If Ollama is running on a different machine on your network, replace localhost with that machine’s local IP address.

Switching Between Models

At the top of the chat window, click the model selector dropdown to see every model currently pulled in Ollama. Select one to start a new conversation. Click the + icon next to the selector to run two models simultaneously and compare their responses side by side.
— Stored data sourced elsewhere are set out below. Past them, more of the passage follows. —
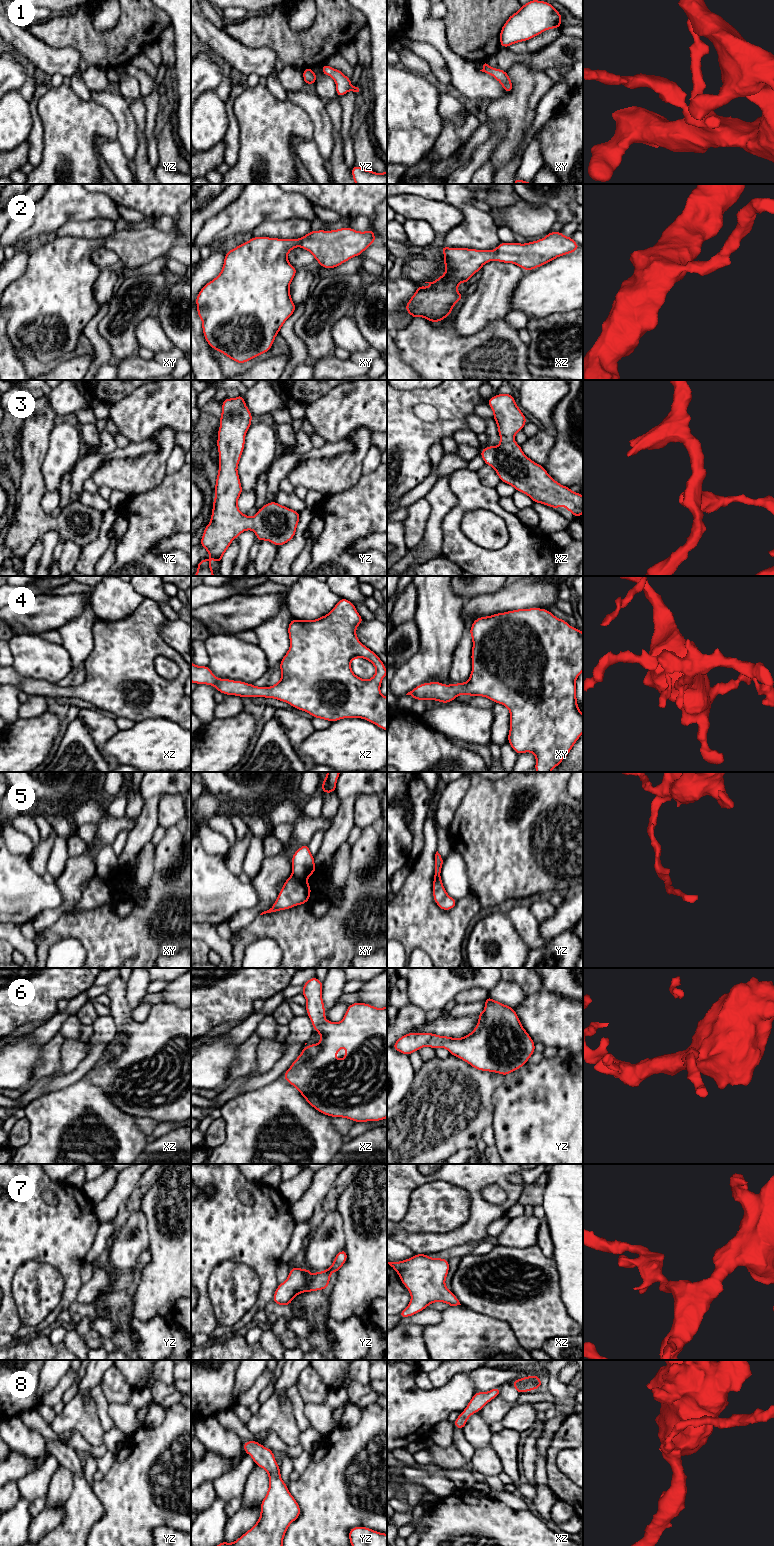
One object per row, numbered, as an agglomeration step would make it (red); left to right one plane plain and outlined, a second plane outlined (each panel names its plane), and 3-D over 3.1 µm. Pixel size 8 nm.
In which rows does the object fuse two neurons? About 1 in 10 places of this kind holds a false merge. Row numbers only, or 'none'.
5

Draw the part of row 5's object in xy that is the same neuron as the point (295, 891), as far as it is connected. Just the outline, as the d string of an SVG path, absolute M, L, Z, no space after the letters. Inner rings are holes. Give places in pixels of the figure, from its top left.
M291 875L286 879L280 890L277 900L272 907L260 915L290 909L294 906L305 904L309 901L311 887L306 880Z

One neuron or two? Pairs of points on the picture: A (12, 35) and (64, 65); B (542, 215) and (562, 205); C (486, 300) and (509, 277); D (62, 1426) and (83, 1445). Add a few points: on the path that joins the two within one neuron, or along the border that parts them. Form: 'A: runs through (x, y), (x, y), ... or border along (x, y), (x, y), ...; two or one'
A: runs through (25, 43), (51, 61); one
B: border along (531, 205), (550, 206), (556, 212), (557, 220); two
C: runs through (492, 294), (503, 283); one
D: border along (49, 1425), (56, 1433), (63, 1433), (76, 1428); two

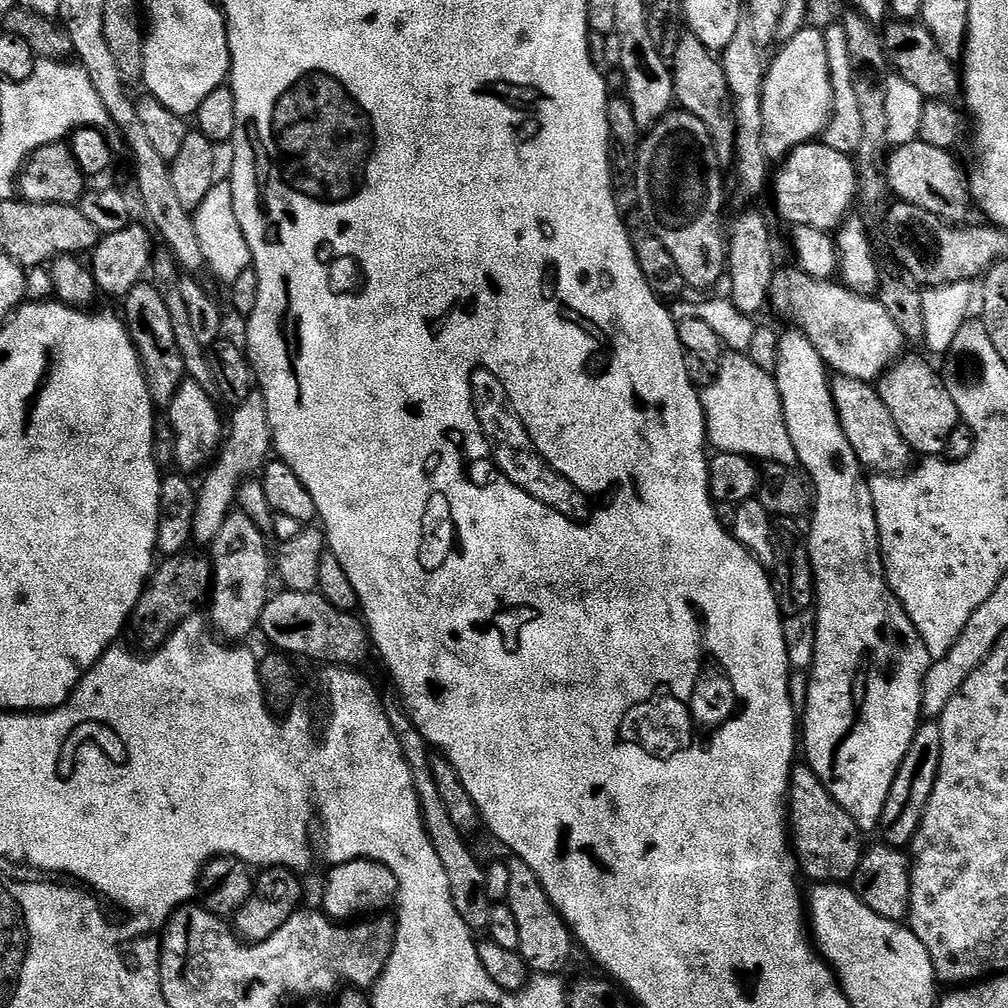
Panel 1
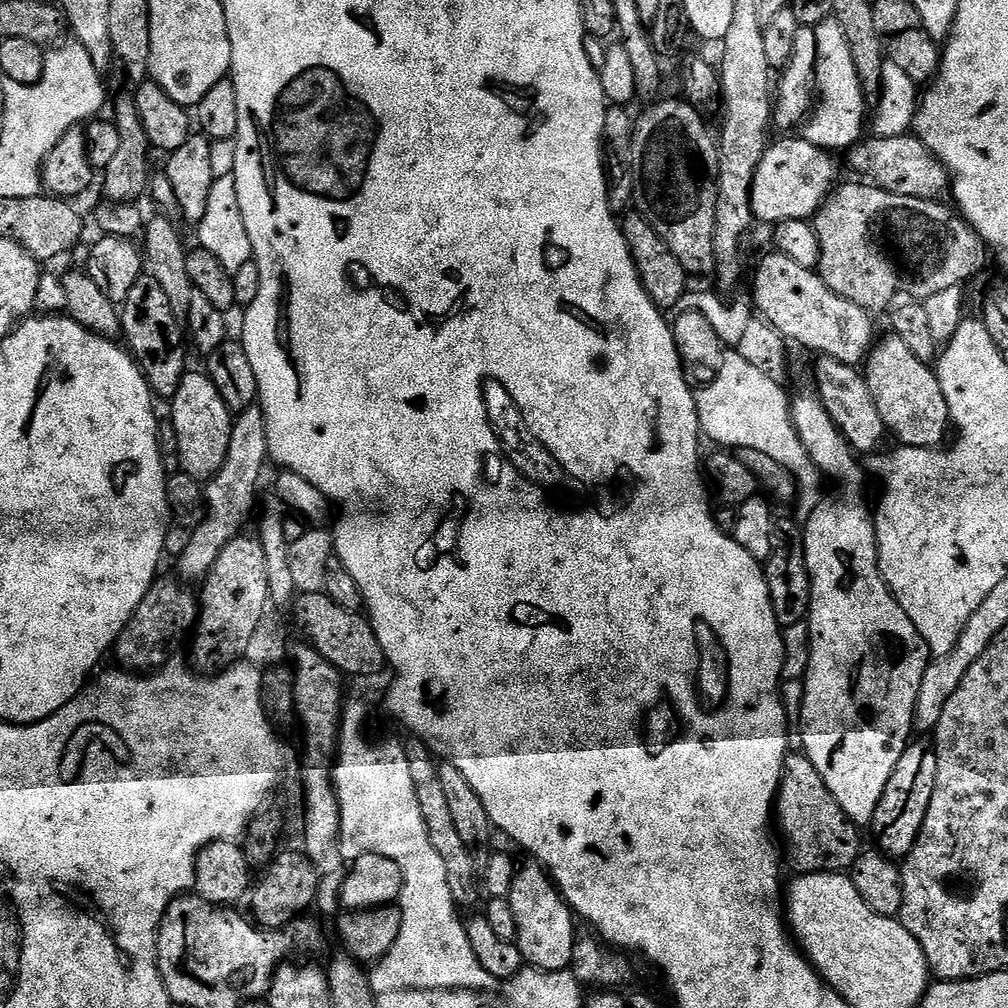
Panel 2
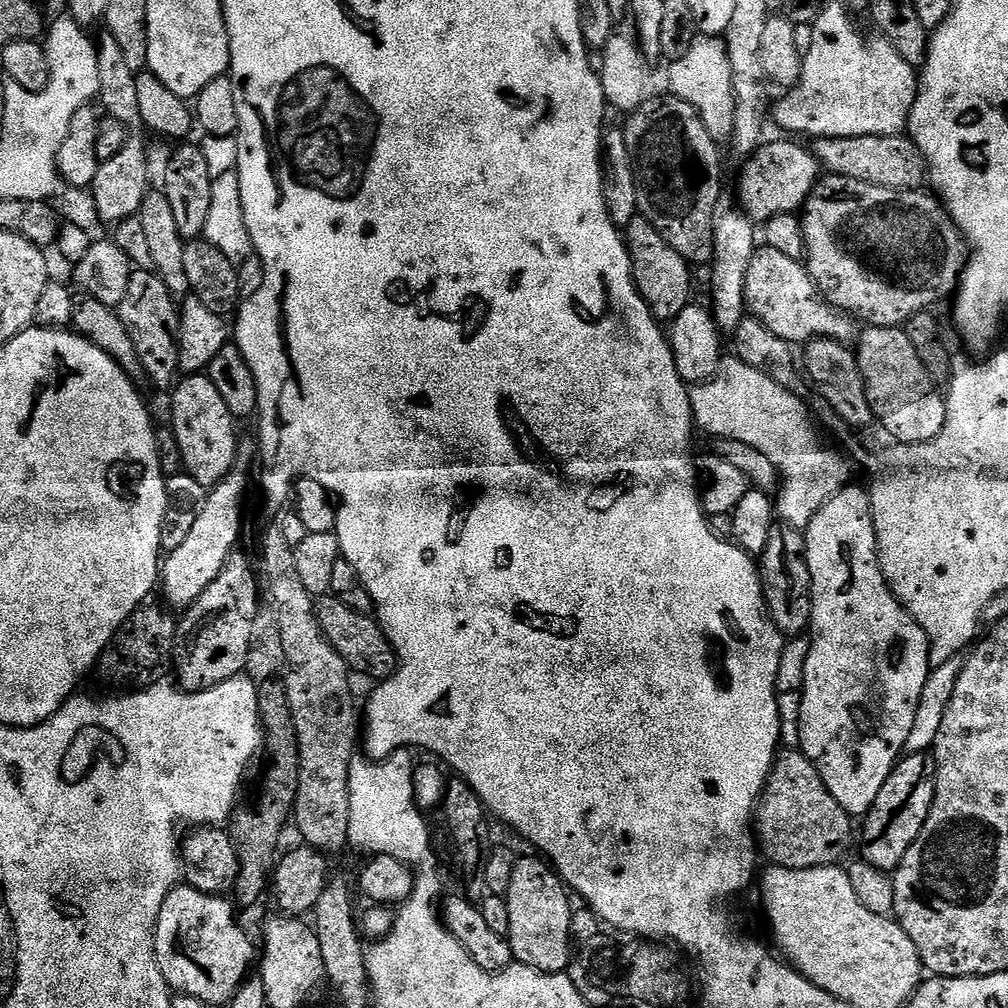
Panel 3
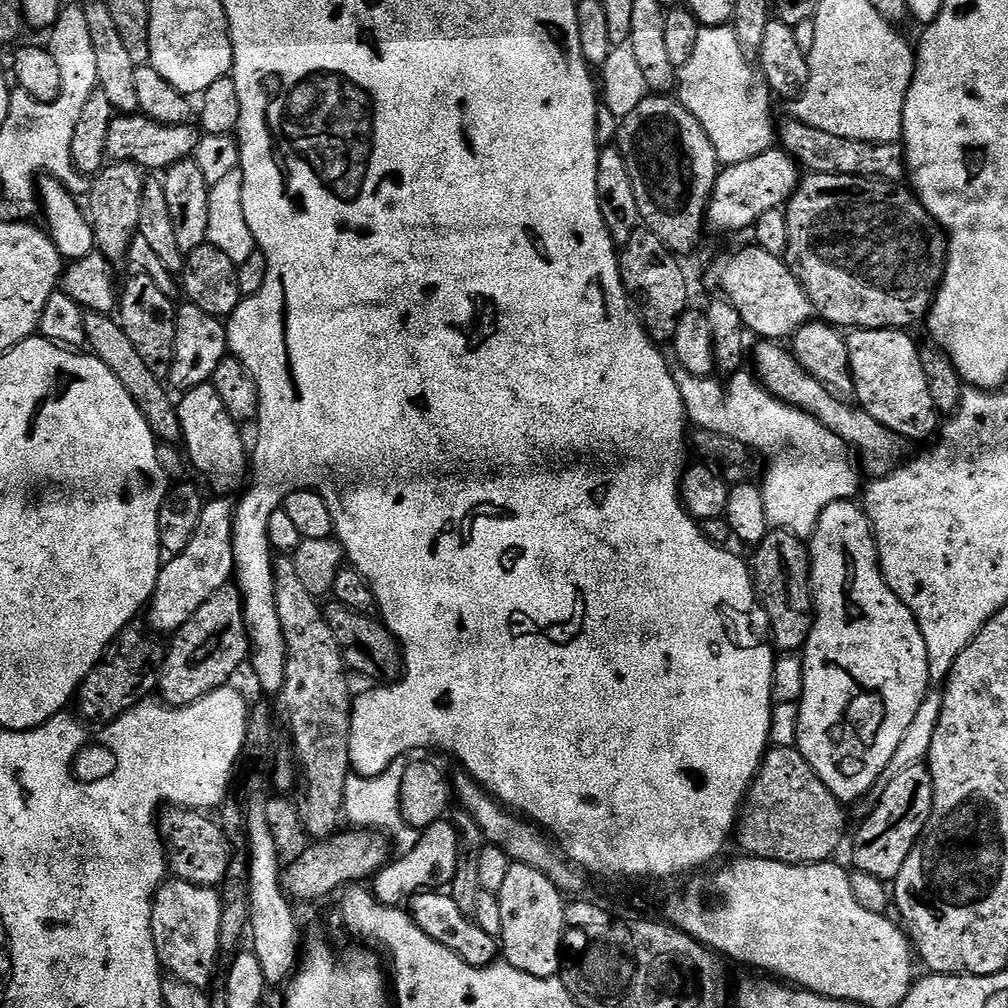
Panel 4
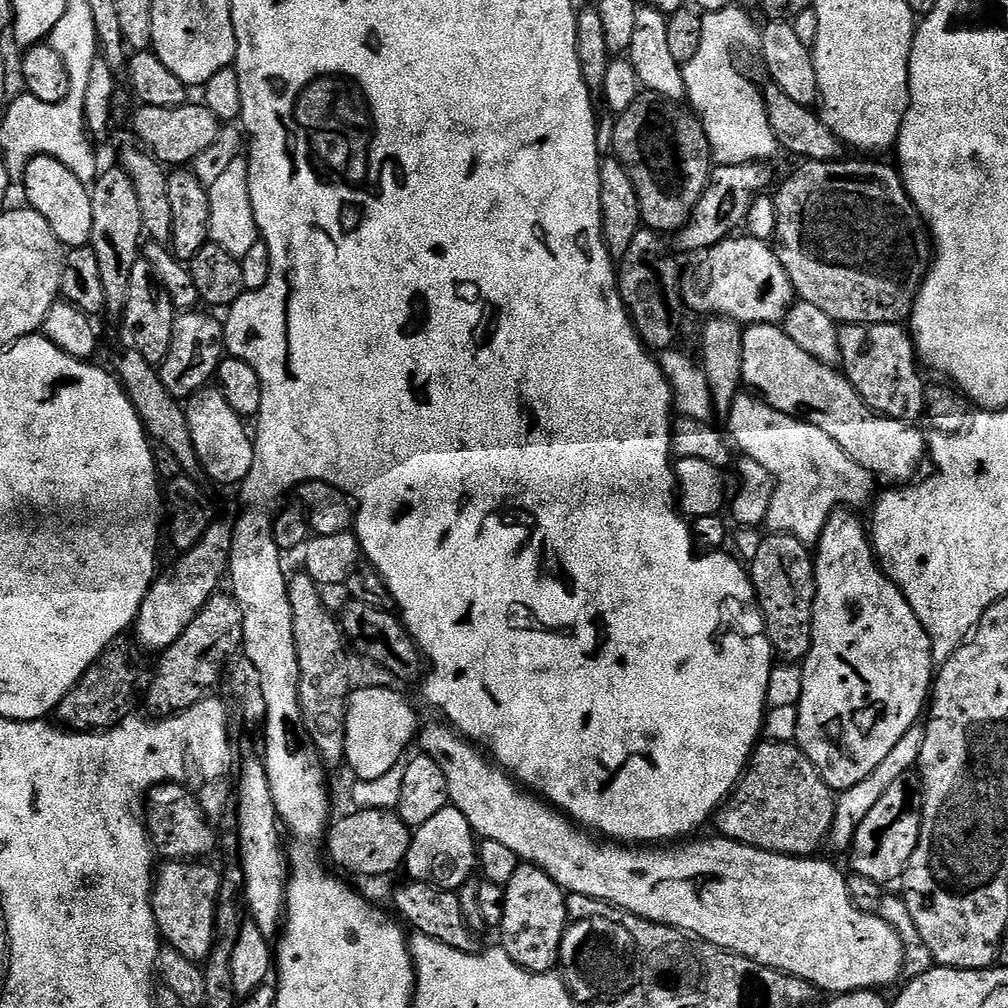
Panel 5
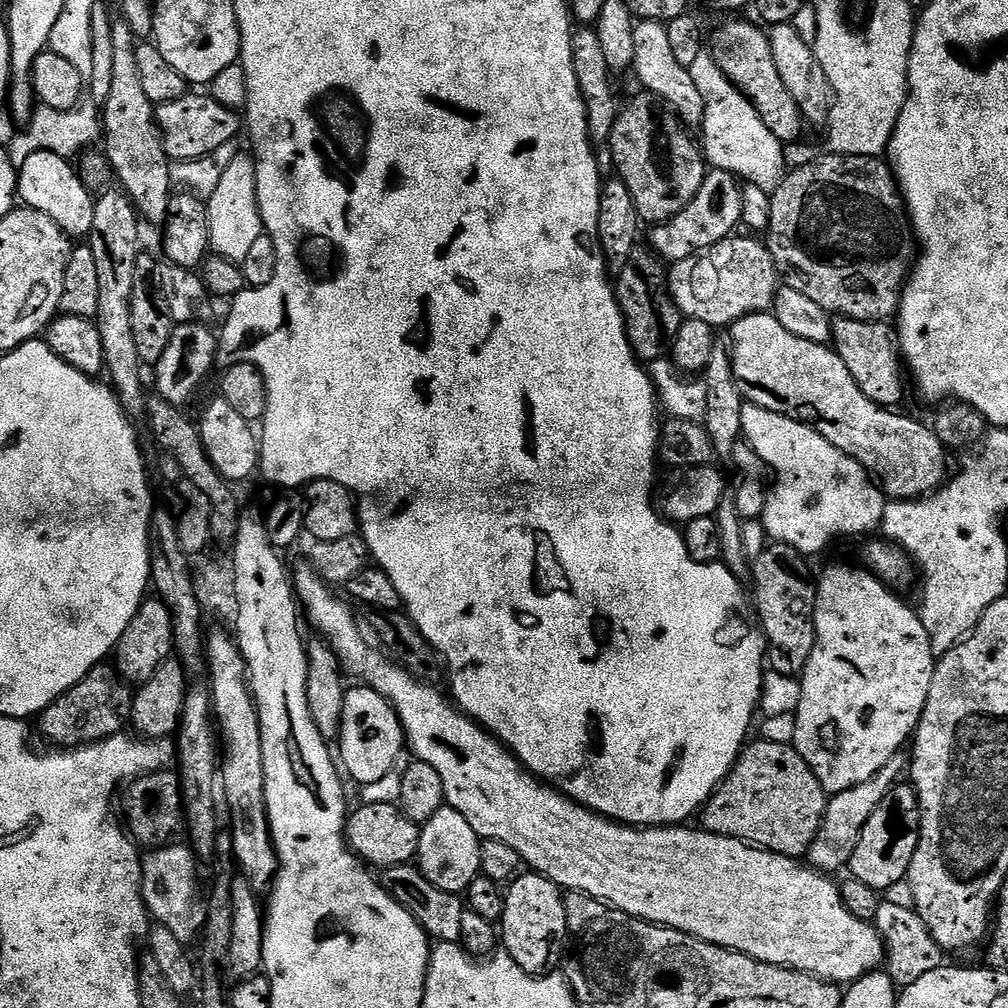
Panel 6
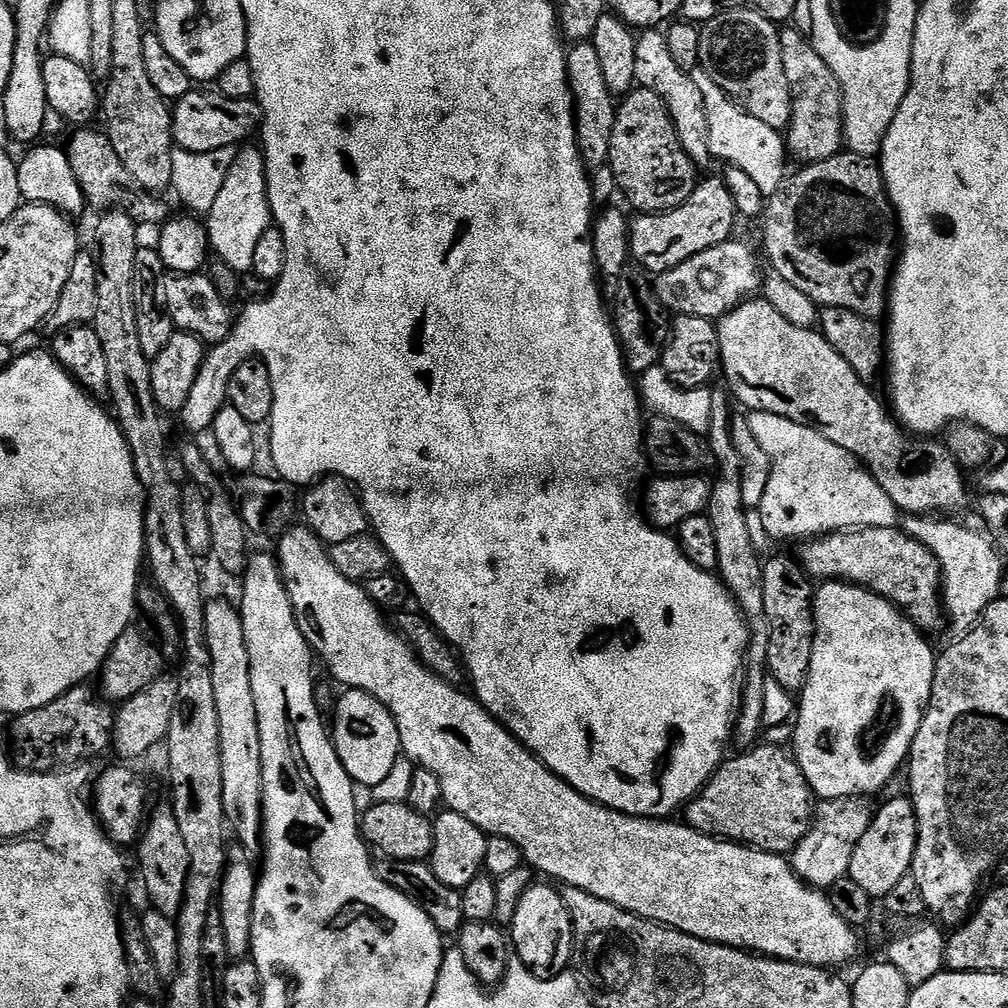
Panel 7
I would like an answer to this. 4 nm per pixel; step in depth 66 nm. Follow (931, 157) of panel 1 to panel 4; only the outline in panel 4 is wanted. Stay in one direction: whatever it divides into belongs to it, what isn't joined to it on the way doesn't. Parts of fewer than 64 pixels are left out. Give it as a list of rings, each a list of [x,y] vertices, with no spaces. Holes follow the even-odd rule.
[[[788,118],[784,125],[779,125],[778,144],[801,169],[807,170],[809,173],[874,176],[893,182],[903,181],[906,176],[904,146],[900,142],[871,144],[854,138],[838,138],[834,134],[826,134],[826,130],[811,128],[802,120]]]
To pull a new model without leaving the browser: Admin Panel → Settings → Models, then enter the model name (e.g. mistral) in the pull field.

Setting System Prompts

To set a system prompt for an individual conversation:

  1. Start a new chat
  2. Click the Controls button (sliders icon near the message input)
  3. Enter your system prompt in the System Prompt field

For reusable prompts, navigate to Workspace → Prompts to save named prompts you can apply to any new conversation with one click.

Accessing Open WebUI from Other Devices on Your Network

Find the local IP of the machine running Open WebUI:

  • Windows: ipconfig → IPv4 Address
  • macOS: ifconfig | grep "inet "
  • Linux: ip a

Then on any other device on the same network, open http://YOUR-IP:3000 (Docker) or http://YOUR-IP:8080 (pip). Each user can log in with their own account.

Troubleshooting Common Issues

Docker Cannot Find Ollama

  • Missing --add-host flag (Linux): Remove the existing container with docker rm -f open-webui and re-run the full command with the flag included.
  • Ollama not running: Run ollama list to verify. If that fails, start Ollama with ollama serve.

Port Conflict on 3000

Change the host-side port in the -p flag — for example -p 3001:80 — then access Open WebUI at http://localhost:3001.

Models Not Showing Up in the Dropdown

  1. Confirm Ollama is running: open http://localhost:11434 in a browser
  2. Confirm at least one model is pulled: run ollama list
  3. Check the connection URL in Admin Panel → Settings → Connections and click the test button
  4. Check container logs: docker logs open-webui

Keeping Open WebUI Up to Date

To update the Docker installation to the latest version:

docker pull ghcr.io/open-webui/open-webui:main
docker rm -f open-webui

Then re-run the original docker run command. Your conversations and settings stored in the named volume are preserved. For pip:

pip install --upgrade open-webui

Summary

Open WebUI transforms your local Ollama setup from a command-line tool into a proper application that anyone can use. The Docker installation is the most reliable route: one command to install, automatic restarts, and straightforward updates. Once running, the interface is immediately familiar to anyone who has used ChatGPT — but with the key difference that everything stays on your hardware.